Texte retenu.
+ + + + +

Le tripartisme est en marche

par · 25 mars 2014

H Désir M Le Pen JF CopéLes élections partielles après l’élection présidentielle nous avait donné une indication. Le vote frontiste avait muté d’un vote protestataire voire « tribunitien » à un vote d’adhésion à la xénophobie, à la préférence nationale.

La campagne de Nicolas Sarkozy adoubant le triptyque frontiste Identité-Insécurité-Immigration a ouvert le chemin à la banalisation du Front National. Marine Le Pen en substituant l’islamophobie au racisme anti arabes entre autres.

La séquence qui s’ouvre avec les élections partielles, les municipales, demain les européennes, c’est l’installation d’un FN acteur à chaque scrutin, quelqu’en soit la forme. Et donc c’est bien une forme de tripartisme dont l’un des partis est d’extrême-droite qui s’impose.

Ce n’est pas un phénomène franco-français, Geert Wilders en Hollande vient de s’imposer clairement dans le jeu municipal. La gauche a perdu Amsterdam et Rotterdam. Et c’est le même phénomène au Danemark.

Ce qui veut dire que le Parti Socialiste va devoir lutter sur deux fronts avec la droite contre le libéralisme et la défense de l’Etat social modernisé et avec le Front National en refusant la tentation xénophobe comme réponse à la crise.

La crise qui dure, la crise qui déchire le contrat social, la crise qui est le mode de fonctionnement du capitalisme, jette dans la pauvreté, la relégation et le désarroi de pans entiers de la société qui répondent soit par la fracture civique, soit par le vote xénophobe.

+ + + + +

Liste des tâches.
A – Dans le billet sur le tripartisme, quel triptyque frontiste la campagne de Nicolas Sarkozy a-t-elle adoubé ?
B – Poursuivez le billet sur le tripartisme après sa dernière phrase.
Vous n'aurez pas besoin des entrées.

Entrées de données.
+ + + + +

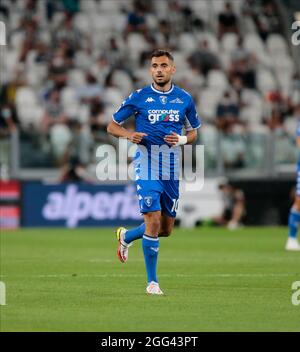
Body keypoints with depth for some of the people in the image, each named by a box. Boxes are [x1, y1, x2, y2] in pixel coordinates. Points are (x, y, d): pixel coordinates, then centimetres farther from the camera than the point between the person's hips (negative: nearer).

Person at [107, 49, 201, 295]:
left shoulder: (185, 99, 6)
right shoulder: (139, 97, -2)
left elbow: (193, 132, 16)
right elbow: (112, 126, 5)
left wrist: (182, 139, -7)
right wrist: (129, 135, -16)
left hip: (172, 169, 4)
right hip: (147, 166, -4)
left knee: (166, 229, 11)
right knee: (153, 221, -14)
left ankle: (126, 236, 41)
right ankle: (152, 282, -4)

+ + + + +

Résultats par tâche.
A – Le triptyque Identité-Insécurité-Immigration.

B –
Il y a donc une faille sur laquelle le Front National s’est posé. Et cela ne va pas s’arrêter en France. Car demain aux élections européennes ou aux élections régionales, le Front National aura une offre sur tout le territoire. Et l’UMP qui a profité que le FN ne présente que 550 listes car dans les autres villes l’électorat frontiste s’est en partie porté sur l’UMP. L’UMP va être confrontée à une concurrence globale. On voit bien que nous sommes entrés dans une nouvelle donne tripolaire. Et à la fin il n’en restera que deux à la prochaine élection présidentielle.

En attendant le pays s’affaisse dans ses réflexes, ses références et ses valeurs. Le Front National en dynamique contamine tous les discours par proximité ou imitation. La lepénisation d’une partie des esprits est en marche, et ceci pour le plus grand bien du marché.

Ceux qui veulent faire du gauche/Front National le centre de la vie publique ont tort. Ceux qui veulent oublier le Front National au nom du clivage central UMP/PS sont en retard d’un combat. Nous sommes entrés dans un autre monde.